According to its summary, the bill would have required
the governing body of each public library and school
district ... to adopt and implement a policy of internet
safety for minors.
It would require libraries to set up filtering software
so that persons under 18 could not view, unless they had
permission from the librarian to engage in legitimate
research, material that is harmful to minors.
And what is harmful? According to the bill, any
picture, image, graphic image file, or other visual
depiction that ... appeals to a prurient interest in
nudity, sex, or excretion.
There's more, of course. Any visual depiction
that, taken as a whole, lacks serious literary,
artistic, political, or scientific value to minors
is
also harmful, and so are graphic acts of
violence.
There is, of course, not a shred of direct evidence anywhere that looking at racy pictures causes harm to minors or anyone else.
Granted, a visit to hotsluts.com might inspire lascivious thoughts in 16-year-old boys, but so might a glance at the lingerie ads published in this newspaper by various department stores. So might a Sunday School lesson that mentioned David and Bath-Sheba, or Salome and Herod, or the bride in Song of Solomon.

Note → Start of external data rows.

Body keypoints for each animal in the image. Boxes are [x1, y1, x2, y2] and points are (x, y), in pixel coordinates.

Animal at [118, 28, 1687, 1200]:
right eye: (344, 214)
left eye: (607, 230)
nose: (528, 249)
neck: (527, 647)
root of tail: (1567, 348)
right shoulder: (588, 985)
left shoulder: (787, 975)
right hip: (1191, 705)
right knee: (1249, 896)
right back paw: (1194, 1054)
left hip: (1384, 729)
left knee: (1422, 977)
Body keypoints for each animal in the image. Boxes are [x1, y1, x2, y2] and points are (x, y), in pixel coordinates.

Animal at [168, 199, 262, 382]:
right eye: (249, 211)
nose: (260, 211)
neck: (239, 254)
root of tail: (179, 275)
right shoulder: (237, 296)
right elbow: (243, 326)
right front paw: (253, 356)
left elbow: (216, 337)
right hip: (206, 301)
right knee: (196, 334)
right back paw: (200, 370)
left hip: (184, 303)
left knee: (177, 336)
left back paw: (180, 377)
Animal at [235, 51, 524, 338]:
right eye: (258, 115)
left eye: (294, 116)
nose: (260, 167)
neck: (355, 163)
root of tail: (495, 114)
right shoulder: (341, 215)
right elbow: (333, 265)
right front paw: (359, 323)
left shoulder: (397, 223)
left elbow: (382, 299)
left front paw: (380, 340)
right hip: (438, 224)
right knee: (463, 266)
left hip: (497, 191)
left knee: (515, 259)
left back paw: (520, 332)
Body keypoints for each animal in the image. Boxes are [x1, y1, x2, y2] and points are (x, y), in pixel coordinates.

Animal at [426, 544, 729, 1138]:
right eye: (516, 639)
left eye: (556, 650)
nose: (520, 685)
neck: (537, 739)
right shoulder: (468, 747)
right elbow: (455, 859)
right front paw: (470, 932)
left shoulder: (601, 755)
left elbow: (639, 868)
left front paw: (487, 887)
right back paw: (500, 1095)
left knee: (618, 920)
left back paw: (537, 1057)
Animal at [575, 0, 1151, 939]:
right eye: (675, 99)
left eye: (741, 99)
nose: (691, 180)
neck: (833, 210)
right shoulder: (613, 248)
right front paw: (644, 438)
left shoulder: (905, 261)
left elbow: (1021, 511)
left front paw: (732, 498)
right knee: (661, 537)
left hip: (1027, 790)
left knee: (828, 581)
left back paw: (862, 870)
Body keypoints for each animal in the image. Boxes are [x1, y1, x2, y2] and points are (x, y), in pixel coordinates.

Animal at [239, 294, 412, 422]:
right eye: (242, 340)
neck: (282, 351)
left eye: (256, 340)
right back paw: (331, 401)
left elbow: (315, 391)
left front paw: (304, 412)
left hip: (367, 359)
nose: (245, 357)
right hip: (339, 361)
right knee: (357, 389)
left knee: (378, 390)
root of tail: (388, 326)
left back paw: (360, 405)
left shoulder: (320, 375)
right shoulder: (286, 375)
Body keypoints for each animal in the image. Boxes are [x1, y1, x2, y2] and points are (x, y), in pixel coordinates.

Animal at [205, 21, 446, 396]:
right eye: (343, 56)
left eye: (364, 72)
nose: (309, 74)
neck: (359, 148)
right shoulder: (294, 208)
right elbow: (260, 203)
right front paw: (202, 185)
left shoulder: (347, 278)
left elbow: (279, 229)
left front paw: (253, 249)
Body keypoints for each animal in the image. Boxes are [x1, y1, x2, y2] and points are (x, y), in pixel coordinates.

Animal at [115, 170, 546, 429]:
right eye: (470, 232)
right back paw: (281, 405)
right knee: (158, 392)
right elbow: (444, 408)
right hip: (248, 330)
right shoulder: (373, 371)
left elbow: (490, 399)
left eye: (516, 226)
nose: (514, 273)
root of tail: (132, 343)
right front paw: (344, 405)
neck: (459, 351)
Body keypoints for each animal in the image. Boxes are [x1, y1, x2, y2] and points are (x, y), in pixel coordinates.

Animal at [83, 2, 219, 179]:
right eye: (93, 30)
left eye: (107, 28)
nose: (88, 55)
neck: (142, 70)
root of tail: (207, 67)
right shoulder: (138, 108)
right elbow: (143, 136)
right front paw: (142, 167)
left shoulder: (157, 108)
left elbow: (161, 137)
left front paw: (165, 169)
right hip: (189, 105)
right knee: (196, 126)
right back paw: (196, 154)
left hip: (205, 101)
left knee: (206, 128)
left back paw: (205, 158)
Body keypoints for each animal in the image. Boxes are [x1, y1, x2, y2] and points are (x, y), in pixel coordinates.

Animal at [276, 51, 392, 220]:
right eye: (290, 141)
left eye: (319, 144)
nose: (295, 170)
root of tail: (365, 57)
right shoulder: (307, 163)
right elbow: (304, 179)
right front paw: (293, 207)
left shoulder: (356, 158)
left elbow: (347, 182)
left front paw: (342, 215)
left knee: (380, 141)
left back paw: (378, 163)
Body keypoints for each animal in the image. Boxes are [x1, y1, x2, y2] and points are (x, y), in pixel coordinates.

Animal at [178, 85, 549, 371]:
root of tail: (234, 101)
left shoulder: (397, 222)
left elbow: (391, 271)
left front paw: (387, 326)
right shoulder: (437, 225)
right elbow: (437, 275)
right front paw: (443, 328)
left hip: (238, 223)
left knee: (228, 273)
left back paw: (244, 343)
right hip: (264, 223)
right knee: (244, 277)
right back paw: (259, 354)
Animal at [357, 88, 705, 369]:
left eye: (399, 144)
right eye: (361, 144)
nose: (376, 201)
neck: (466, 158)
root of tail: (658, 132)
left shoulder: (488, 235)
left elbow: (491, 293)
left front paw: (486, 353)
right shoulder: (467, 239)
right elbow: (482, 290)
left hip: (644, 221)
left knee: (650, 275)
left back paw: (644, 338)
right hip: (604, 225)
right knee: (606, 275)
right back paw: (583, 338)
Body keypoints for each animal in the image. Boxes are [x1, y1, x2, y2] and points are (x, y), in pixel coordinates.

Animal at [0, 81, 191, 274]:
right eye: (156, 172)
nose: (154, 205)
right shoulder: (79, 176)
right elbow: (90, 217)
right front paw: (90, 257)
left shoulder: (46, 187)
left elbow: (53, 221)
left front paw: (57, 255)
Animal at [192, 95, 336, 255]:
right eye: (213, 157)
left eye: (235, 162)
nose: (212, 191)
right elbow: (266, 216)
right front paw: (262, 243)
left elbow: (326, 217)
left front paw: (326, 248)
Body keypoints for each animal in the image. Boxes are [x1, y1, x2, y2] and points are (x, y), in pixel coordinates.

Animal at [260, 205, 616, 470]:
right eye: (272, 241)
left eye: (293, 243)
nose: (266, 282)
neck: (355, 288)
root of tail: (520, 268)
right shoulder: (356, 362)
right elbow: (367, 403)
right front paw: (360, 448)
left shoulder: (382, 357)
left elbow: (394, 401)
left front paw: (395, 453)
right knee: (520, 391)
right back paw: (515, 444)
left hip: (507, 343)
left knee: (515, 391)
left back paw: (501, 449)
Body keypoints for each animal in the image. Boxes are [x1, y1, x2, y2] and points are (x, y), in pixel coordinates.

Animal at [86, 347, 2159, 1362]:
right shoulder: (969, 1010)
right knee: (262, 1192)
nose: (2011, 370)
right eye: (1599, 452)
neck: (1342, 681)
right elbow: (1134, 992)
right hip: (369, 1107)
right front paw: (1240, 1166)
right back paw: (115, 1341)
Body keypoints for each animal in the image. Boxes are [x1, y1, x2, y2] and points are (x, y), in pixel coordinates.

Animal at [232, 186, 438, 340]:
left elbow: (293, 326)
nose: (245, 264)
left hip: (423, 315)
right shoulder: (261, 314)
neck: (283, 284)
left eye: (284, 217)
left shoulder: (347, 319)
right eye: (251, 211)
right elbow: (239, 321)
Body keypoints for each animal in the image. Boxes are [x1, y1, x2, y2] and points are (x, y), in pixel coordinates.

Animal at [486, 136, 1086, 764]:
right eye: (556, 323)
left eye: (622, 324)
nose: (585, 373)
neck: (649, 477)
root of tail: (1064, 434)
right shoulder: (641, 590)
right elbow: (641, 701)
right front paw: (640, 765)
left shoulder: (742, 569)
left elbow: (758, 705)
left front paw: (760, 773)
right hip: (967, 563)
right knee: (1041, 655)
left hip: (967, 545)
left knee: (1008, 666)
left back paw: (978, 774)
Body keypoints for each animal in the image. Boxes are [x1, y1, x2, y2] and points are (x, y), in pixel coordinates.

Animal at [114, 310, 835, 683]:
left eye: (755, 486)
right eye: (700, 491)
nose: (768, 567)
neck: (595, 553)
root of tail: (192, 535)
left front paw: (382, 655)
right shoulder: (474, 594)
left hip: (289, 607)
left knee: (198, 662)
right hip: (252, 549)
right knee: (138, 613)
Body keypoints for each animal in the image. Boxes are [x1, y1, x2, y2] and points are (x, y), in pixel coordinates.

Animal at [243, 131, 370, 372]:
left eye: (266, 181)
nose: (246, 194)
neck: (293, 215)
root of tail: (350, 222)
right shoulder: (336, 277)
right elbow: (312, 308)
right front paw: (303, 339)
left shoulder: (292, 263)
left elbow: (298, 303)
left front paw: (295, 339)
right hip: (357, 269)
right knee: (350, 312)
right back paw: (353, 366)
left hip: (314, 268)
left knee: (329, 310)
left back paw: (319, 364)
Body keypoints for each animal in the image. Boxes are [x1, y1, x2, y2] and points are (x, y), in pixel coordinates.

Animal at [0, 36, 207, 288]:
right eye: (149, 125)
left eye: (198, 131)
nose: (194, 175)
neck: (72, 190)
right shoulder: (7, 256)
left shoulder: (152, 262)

In fact, it's pretty hard to think of anything that could be guaranteed not to inspire lewd thoughts in hormone-infested 16-year-old boys. If they were really endangered by material that could arouse them, then the legislature would have to make arrangements to lock them all in sensory-deprivation tanks through adolescence and perhaps beyond.
So, under the guise of protecting minors from
harm,
our legislature was considering a bill that did
no such thing, since there's no evidence that looking at
pictures on a computer screen is harmful, unless it leads
to a strained neck or the like, and you know our
legislature will never pass any workplace ergonomic
regulations -- that, after all, would address real physical
harm.
Indeed, when it comes to protecting minors from harm, the legislature seems to work overtime to insure that actual physical harm is ignored, while imaginary potential threats get rabid attention.
For instance, hardly a session goes by without further efforts to protect minors from marijuana: increased penalties for distribution to minors, search policies that would make the old KGB blush, drug-free zones in and around schools (the same schools that often collect money from soft-drink companies which pay for a campus monopoly on the sales of tooth-rotting caffeine-spiked beverages).
And yet, in all of human history, not one person has ever died of a marijuana overdose. To put this another way, peanuts kill more children every year than marijuana ever has. But where does the protection effort go?
Or we could consider high-school football. From 1982 to 1996, 374 students either died or suffered catastrophic injuries playing football.
That works out to about 30 deaths or permanent severe disabilities a year, and it means football isn't especially dangerous -- household accidents kill and maim many more kids.
But still, if it is the General Assembly's duty to protect teenagers, then what should they be protected from? Something known to cause serious hard and death, like football, or something never proven to cause any physical harm, like transient glowing phosphors on a piece of glass?
For that matter, in an average year, 10 children die in school bus accidents, and another 25 die walking or bicycling to and from school, according to the U.S. Department of Transportation.
Again, that's not especially dangerous in a statistical sense -- but going to and from school does cause more fatalities than looking at pictures, and that's what H.B. 1376 wanted to protect children from.
And even if you agree that children need such protection, most school and public libraries in Colorado already have policies in place. The librarians, after all, are accountable to local elected officials like school boards and city councils.
Taxpayers often make it clear that they prefer that their money not be spent on ways that expedite the delivery of pornography, and local bodies adjust, without the help of any legislative straitjacket like H.B. 1376.
But our General Assembly was busy last week, trying to protect children from a threat that isn't a threat, and even if it were, protection is already in place in most school and public libraries.
Don't they have anything better to do, or were they just resting up before finding a way to give our money to Boeing?